Division of Biostatistics, School of Public Health, University of Minnesota, Minneapolis, Minnesota 55455-0392, USA.
Genet Epidemiol. 2011 Nov;35(7):606-19. doi: 10.1002/gepi.20609. Epub 2011 Jul 18.
In anticipation of the availability of next-generation sequencing data, there is increasing interest in investigating association between complex traits and rare variants (RVs). In contrast to association studies for common variants (CVs), due to the low frequencies of RVs, common wisdom suggests that existing statistical tests for CVs might not work, motivating the recent development of several new tests for analyzing RVs, most of which are based on the idea of pooling/collapsing RVs. However, there is a lack of evaluations of, and thus guidance on the use of, existing tests. Here we provide a comprehensive comparison of various statistical tests using simulated data. We consider both independent and correlated rare mutations, and representative tests for both CVs and RVs. As expected, if there are no or few non-causal (i.e. neutral or non-associated) RVs in a locus of interest while the effects of causal RVs on the trait are all (or mostly) in the same direction (i.e. either protective or deleterious, but not both), then the simple pooled association tests (without selecting RVs and their association directions) and a new test called kernel-based adaptive clustering (KBAC) perform similarly and are most powerful; KBAC is more robust than simple pooled association tests in the presence of non-causal RVs; however, as the number of non-causal CVs increases and/or in the presence of opposite association directions, the winners are two methods originally proposed for CVs and a new test called C-alpha test proposed for RVs, each of which can be regarded as testing on a variance component in a random-effects model. Interestingly, several methods based on sequential model selection (i.e. selecting causal RVs and their association directions), including two new methods proposed here, perform robustly and often have statistical power between those of the above two classes.

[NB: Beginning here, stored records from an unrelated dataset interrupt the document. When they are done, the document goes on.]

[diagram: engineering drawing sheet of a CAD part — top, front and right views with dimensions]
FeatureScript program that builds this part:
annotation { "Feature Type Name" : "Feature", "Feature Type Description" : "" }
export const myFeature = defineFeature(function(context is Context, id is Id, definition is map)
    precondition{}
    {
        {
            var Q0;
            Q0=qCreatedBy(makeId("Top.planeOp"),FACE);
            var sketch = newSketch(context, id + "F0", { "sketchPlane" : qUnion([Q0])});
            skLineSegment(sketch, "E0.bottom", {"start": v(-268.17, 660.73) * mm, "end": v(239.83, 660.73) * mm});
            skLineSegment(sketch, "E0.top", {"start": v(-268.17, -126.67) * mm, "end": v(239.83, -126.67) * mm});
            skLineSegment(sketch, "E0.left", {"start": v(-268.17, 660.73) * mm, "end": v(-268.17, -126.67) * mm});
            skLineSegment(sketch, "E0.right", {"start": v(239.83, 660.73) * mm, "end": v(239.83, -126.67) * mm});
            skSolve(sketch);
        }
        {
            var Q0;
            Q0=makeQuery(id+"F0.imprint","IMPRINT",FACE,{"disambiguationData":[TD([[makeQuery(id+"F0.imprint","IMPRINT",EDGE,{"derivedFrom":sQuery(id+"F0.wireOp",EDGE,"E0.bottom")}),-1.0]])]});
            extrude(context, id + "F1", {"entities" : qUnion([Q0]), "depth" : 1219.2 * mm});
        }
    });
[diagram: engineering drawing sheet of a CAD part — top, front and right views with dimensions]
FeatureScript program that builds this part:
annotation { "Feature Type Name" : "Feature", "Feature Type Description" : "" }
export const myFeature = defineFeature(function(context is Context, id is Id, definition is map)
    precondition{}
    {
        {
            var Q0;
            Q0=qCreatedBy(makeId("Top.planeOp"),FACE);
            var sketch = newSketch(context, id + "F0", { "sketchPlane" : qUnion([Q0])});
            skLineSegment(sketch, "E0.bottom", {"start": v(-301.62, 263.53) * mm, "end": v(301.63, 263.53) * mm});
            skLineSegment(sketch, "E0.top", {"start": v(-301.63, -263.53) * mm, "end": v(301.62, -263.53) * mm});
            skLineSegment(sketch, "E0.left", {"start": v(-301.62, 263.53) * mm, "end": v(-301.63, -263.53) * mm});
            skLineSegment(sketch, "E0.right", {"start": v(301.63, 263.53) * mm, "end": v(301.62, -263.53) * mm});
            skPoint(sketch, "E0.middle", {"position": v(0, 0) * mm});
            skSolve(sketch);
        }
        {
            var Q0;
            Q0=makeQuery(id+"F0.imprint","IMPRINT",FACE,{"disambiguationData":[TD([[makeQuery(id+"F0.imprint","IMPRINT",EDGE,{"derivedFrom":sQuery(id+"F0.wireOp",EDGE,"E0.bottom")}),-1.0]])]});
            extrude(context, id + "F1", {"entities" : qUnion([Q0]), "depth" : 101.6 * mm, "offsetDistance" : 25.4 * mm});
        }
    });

在新一代测序数据即将面世的情况下,人们对研究复杂性状与罕见变异(RV)之间的关联越来越感兴趣。与常见变异(CV)的关联研究不同,由于 RV 的频率较低,因此普遍认为 CV 现有的统计检验方法可能无法奏效,这促使人们最近开发了几种用于分析 RV 的新检验方法,其中大多数方法基于对 RV 进行合并/折叠的思想。然而,目前缺乏对现有检验方法的评估和使用指导。在这里,我们使用模拟数据对各种统计检验方法进行了全面比较。我们同时考虑了独立和相关的罕见突变,以及 CV 和 RV 的代表性检验方法。正如预期的那样,如果在感兴趣的基因座中没有或只有少数非因果(即中性或非关联)RV,而因果 RV 对性状的影响都在同一方向(即保护性或有害性,但不是两者兼而有之),那么简单的合并关联检验(无需选择 RV 及其关联方向)和一种称为基于核的自适应聚类(KBAC)的新检验方法表现相似,且最为有效;在存在非因果 RV 的情况下,KBAC 比简单的合并关联检验更为稳健;然而,随着非因果 CV 的数量增加和/或存在相反的关联方向,获胜者是两种最初为 CV 提出的方法和一种新的为 RV 提出的称为 C-alpha 检验的方法,它们都可以被视为在随机效应模型中的方差分量上进行检验。有趣的是,几种基于序贯模型选择(即选择因果 RV 及其关联方向)的方法,包括本文提出的两种新方法,表现稳健,其统计功效通常介于上述两类方法之间。